Electronic design automation data:
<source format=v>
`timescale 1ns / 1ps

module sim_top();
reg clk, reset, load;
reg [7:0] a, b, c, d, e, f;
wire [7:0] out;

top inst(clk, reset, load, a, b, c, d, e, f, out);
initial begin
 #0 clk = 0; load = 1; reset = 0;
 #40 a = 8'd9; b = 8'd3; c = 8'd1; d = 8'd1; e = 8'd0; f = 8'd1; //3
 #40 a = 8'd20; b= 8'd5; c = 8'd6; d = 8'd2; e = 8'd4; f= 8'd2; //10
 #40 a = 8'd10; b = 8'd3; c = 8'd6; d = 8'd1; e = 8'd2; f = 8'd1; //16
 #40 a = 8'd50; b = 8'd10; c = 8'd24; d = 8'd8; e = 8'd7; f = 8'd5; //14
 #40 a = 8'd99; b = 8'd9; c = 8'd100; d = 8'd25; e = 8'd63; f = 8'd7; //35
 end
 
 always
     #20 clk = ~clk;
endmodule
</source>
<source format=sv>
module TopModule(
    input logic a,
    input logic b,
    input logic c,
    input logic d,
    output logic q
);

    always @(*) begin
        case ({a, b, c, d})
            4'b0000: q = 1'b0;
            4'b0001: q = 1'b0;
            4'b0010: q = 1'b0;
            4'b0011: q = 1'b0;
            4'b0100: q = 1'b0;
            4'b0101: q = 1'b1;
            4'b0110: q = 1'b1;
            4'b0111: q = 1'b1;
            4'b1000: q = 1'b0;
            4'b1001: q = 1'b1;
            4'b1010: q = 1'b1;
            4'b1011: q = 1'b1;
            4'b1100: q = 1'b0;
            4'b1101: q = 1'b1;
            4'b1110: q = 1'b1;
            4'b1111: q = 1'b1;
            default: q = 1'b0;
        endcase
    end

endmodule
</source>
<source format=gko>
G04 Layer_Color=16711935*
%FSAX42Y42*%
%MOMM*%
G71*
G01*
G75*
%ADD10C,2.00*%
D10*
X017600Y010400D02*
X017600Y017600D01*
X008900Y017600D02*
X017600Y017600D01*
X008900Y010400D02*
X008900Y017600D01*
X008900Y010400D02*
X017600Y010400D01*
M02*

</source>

---

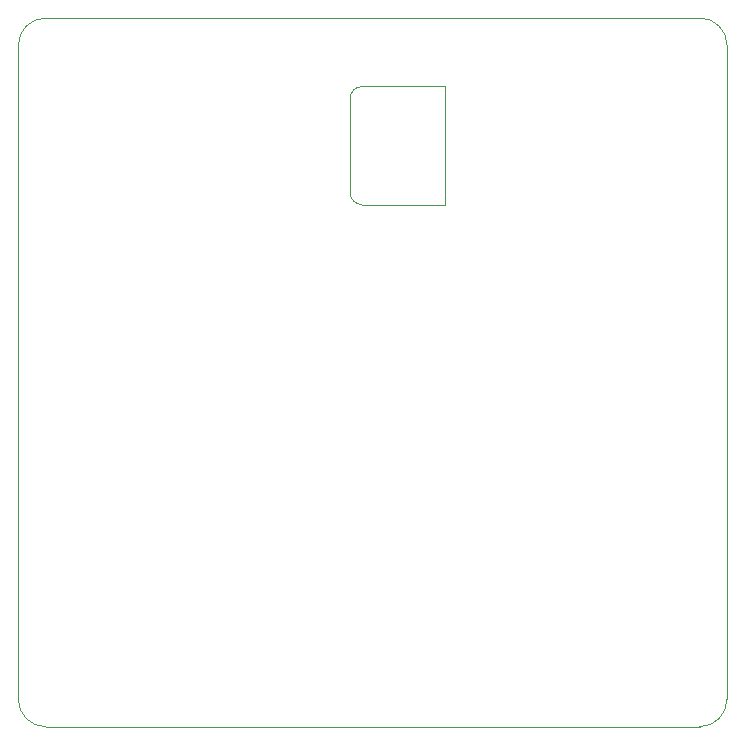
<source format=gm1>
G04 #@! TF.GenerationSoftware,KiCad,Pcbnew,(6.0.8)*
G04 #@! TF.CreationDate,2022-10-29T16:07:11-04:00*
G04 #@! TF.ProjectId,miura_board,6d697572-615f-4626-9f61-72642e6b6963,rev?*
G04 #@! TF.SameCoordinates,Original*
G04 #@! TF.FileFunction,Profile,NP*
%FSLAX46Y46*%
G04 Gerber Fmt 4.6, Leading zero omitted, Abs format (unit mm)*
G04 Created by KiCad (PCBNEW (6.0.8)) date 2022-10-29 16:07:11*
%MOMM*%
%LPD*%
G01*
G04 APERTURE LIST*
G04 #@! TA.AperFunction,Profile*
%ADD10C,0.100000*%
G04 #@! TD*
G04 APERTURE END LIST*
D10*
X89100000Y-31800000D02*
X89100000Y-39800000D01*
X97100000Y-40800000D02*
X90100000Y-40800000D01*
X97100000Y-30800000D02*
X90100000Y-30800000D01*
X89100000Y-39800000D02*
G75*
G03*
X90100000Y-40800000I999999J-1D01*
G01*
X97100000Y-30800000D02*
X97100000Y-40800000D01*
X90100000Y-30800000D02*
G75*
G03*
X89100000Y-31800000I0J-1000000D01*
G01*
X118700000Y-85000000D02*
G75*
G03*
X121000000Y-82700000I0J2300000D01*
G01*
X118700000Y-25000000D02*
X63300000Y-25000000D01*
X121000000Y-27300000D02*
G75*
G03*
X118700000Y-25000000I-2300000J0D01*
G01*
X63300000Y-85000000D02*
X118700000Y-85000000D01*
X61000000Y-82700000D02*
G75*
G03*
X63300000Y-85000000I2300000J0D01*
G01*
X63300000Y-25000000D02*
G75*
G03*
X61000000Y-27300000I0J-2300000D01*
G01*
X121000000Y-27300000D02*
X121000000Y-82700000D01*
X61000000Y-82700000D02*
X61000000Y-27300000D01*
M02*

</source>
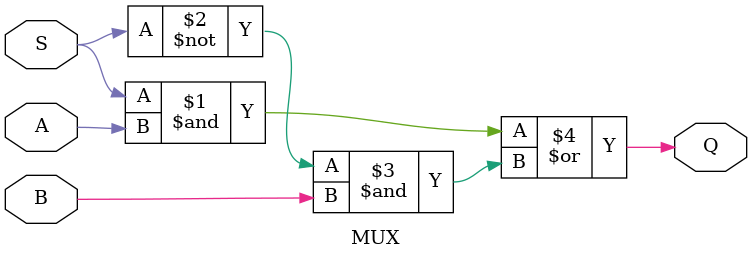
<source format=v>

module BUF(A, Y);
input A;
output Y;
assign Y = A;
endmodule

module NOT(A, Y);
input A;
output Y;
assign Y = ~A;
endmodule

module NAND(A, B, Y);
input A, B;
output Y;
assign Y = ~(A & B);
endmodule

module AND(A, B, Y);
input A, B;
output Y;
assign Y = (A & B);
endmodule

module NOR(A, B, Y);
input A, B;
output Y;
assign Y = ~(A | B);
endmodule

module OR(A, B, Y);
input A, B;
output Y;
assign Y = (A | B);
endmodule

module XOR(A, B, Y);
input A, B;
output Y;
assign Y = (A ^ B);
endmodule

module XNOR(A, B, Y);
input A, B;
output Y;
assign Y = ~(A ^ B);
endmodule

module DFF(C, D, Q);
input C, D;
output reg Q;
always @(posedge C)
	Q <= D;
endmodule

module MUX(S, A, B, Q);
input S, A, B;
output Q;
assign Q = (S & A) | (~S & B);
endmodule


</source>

---

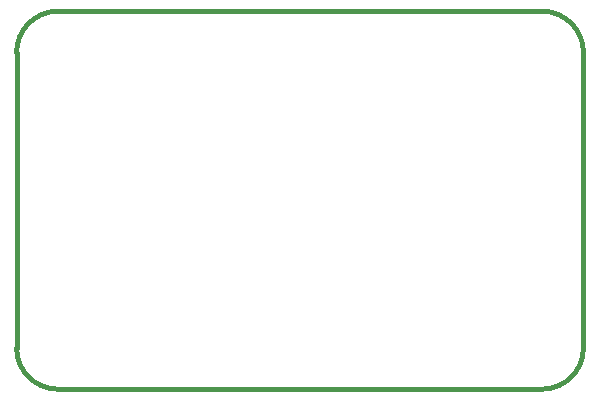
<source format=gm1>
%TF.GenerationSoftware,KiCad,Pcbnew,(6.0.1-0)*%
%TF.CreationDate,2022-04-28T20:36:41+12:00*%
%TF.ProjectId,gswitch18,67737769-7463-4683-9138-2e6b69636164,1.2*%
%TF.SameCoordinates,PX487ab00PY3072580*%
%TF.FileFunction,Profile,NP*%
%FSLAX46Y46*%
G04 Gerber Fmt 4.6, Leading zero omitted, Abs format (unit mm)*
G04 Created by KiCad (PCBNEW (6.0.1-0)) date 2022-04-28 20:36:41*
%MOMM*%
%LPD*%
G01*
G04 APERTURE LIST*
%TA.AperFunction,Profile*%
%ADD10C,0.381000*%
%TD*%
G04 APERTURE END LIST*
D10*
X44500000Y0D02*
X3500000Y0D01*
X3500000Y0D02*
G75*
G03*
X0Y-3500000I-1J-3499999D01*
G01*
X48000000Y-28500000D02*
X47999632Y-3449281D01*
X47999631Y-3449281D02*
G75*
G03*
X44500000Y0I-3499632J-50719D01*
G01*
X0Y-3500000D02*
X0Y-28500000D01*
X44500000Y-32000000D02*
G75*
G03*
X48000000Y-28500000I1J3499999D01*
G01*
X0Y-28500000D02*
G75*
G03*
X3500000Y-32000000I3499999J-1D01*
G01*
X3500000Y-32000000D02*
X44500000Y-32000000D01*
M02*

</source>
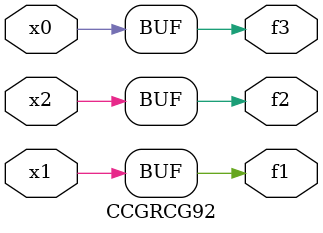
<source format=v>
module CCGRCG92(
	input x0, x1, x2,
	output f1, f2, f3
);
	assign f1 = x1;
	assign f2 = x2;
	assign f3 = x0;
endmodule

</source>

→ How to complete this task: Please give only the count of lines above containing "AperFunction".

→ Result below: 2